Dataset content |

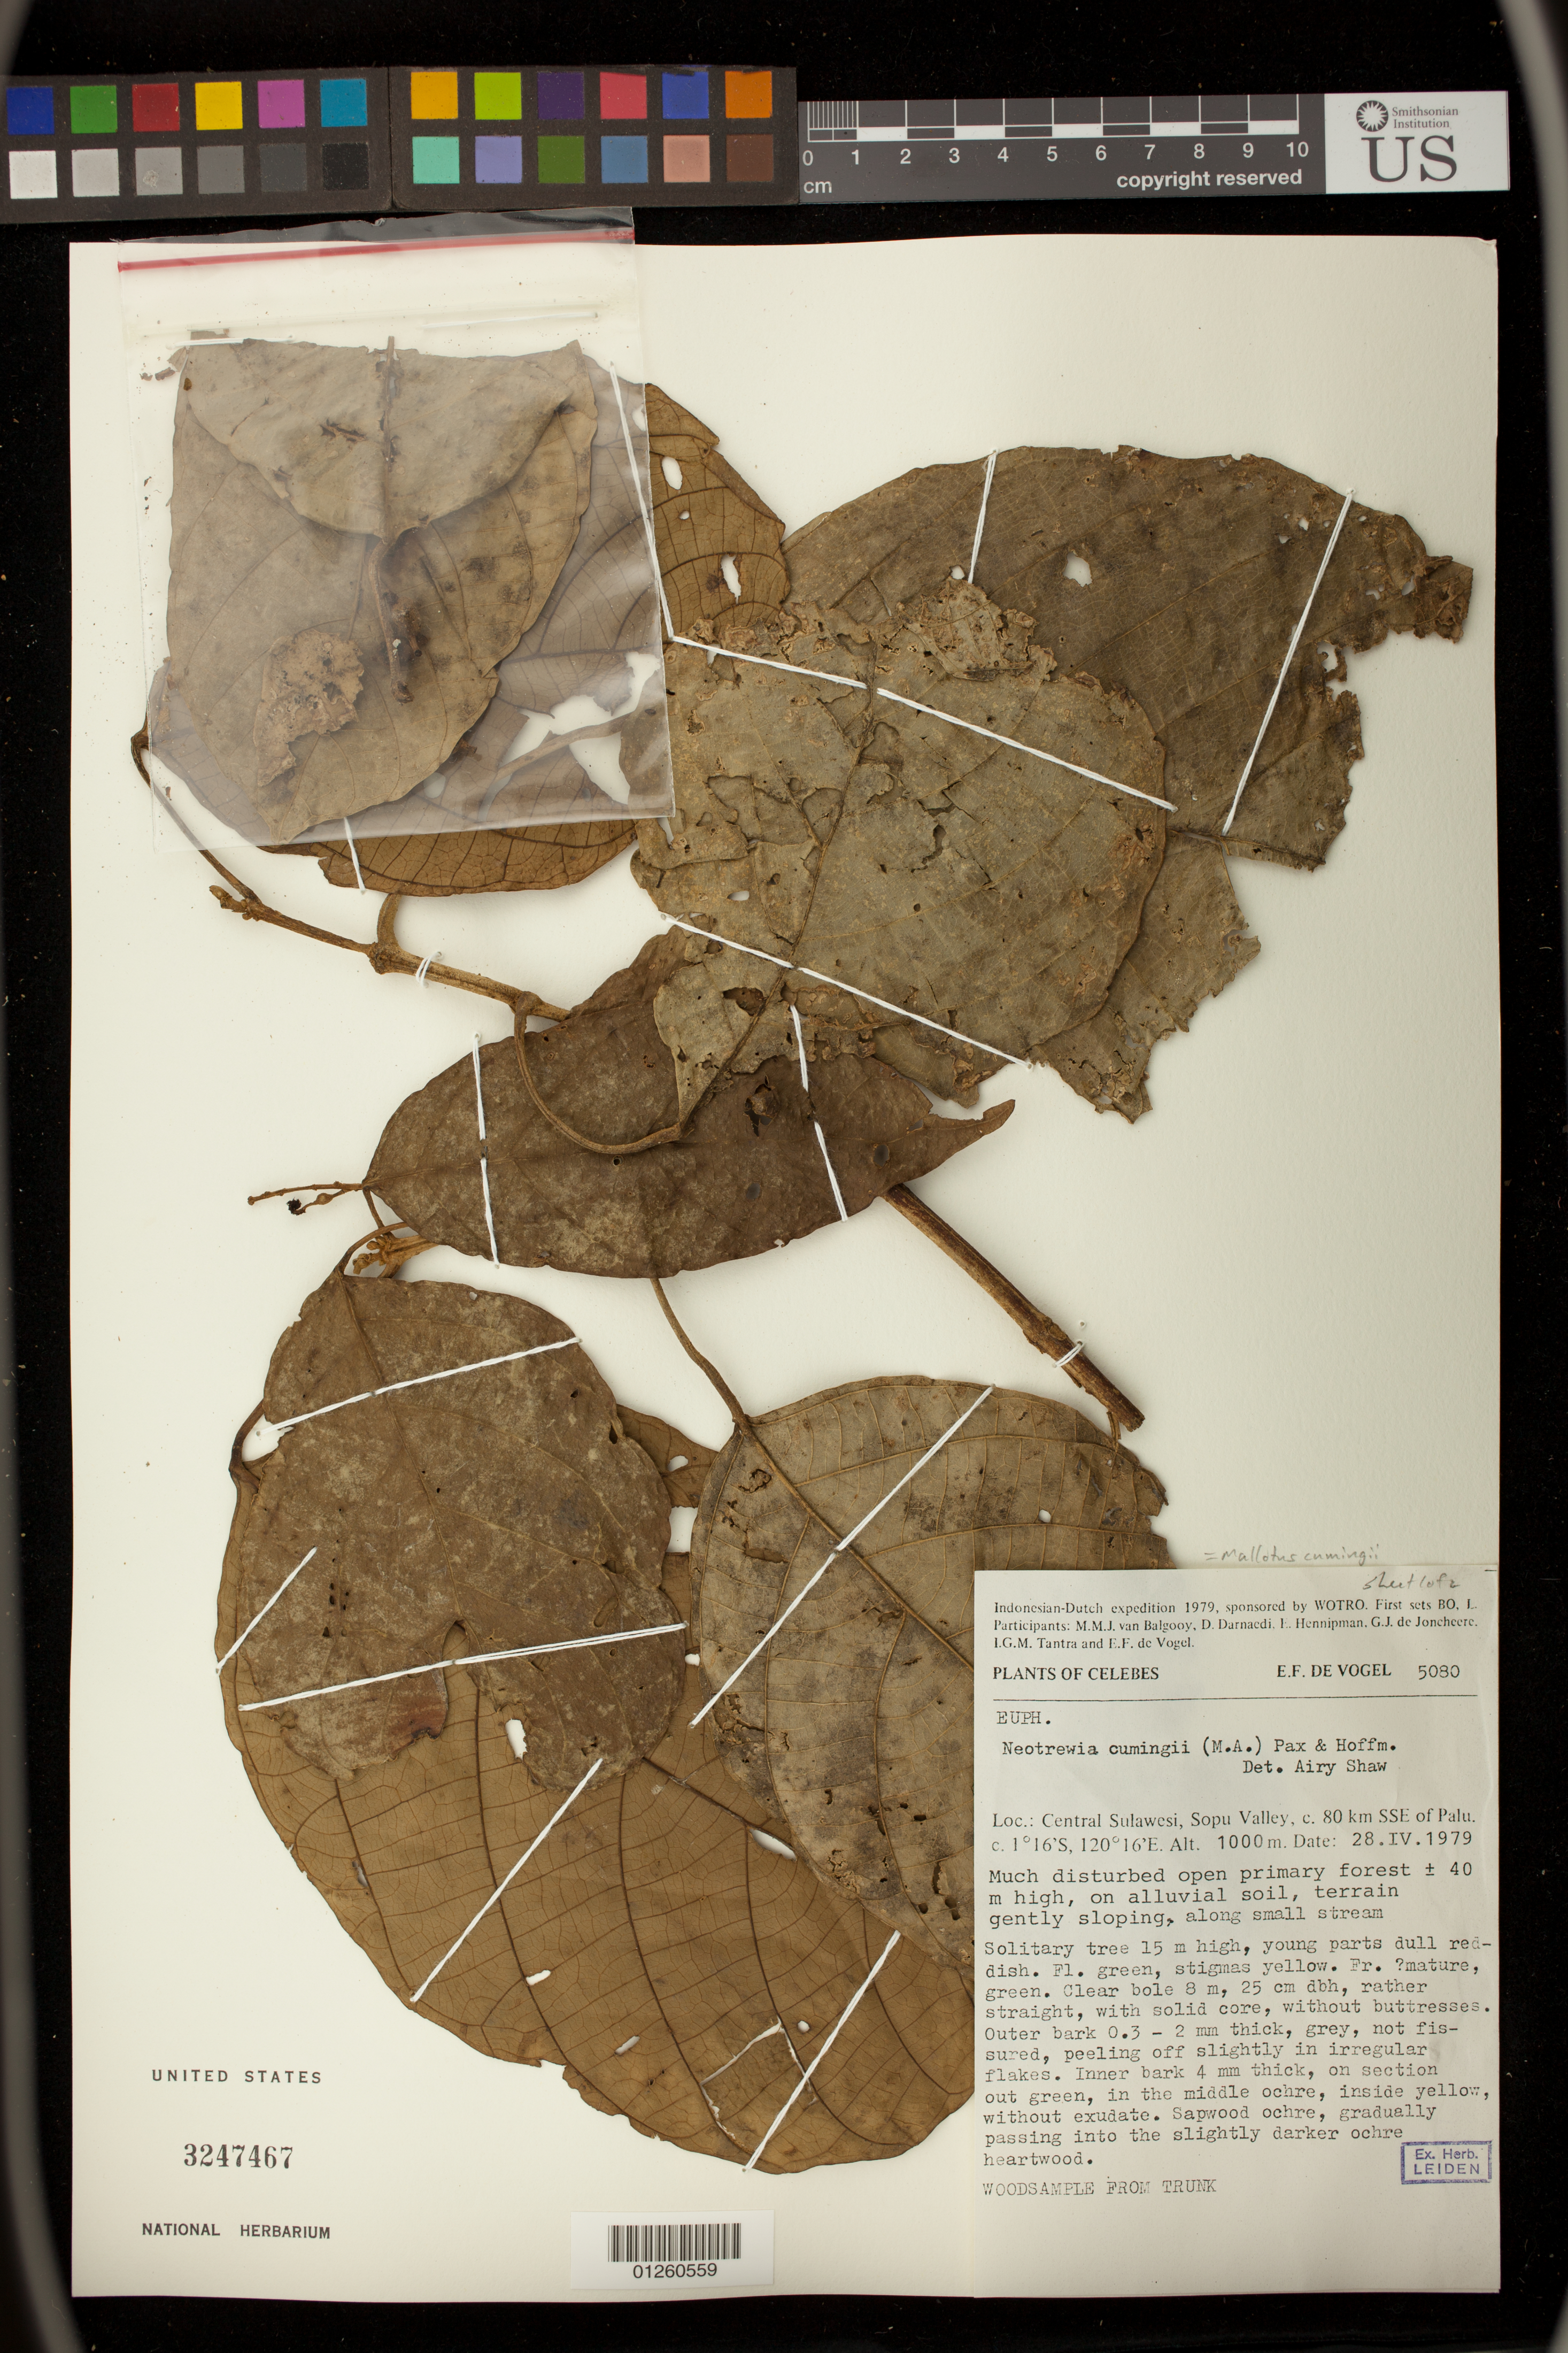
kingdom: Plantae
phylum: Tracheophyta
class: Magnoliopsida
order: Malpighiales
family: Euphorbiaceae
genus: Mallotus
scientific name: Mallotus cumingii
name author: Müll. Arg.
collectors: E. F. de Vogel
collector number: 5080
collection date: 1979-04-28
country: Indonesia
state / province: Sulawesi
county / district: Sulawesi Tengah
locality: Sopu Valley, c., 80 km of Palu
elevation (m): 1000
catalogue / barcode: US 3247467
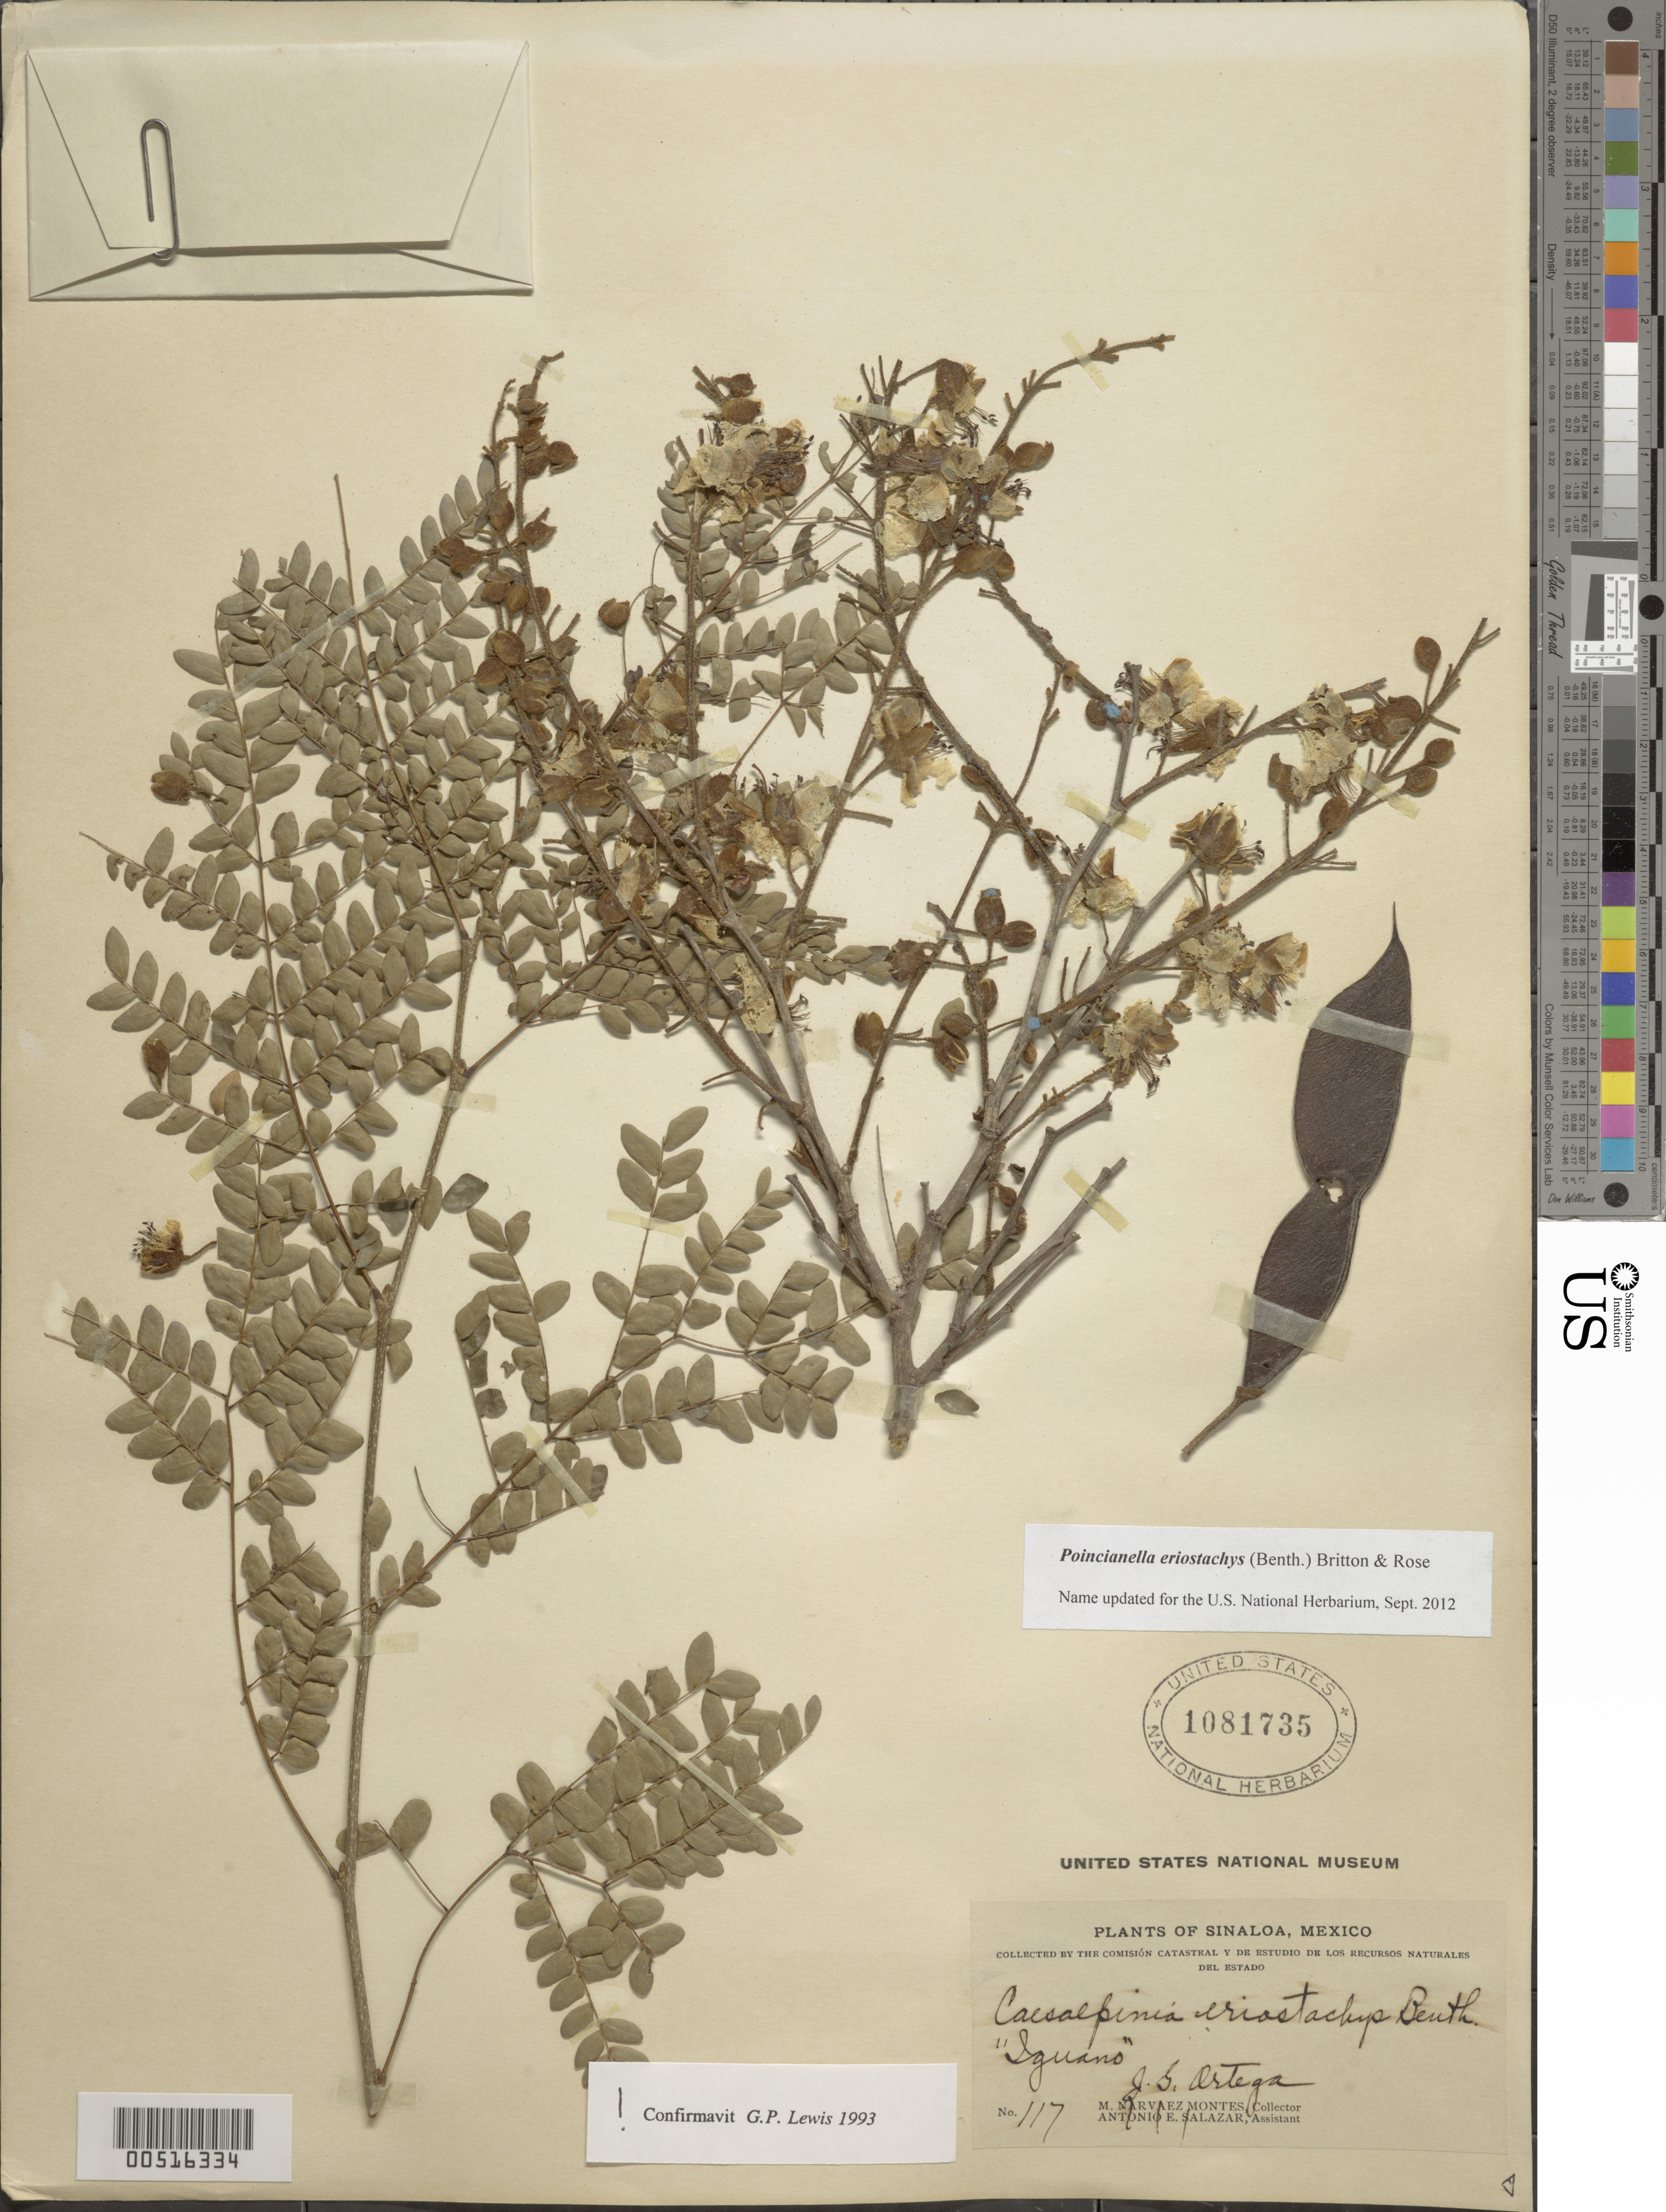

What to work on | Could you rewrite the listing with "collection date" switched to "date collected", keeping everything else the same and leaving out the pictures?

Solution |
kingdom: Plantae
phylum: Tracheophyta
class: Magnoliopsida
order: Malpighiales
family: Euphorbiaceae
genus: Mallotus
scientific name: Mallotus cumingii
name author: Müll. Arg.
collectors: E. F. de Vogel
collector number: 5080
date collected: 1979-04-28
country: Indonesia
state / province: Sulawesi
county / district: Sulawesi Tengah
locality: Sopu Valley, c., 80 km of Palu
elevation (m): 1000
catalogue / barcode: US 3247467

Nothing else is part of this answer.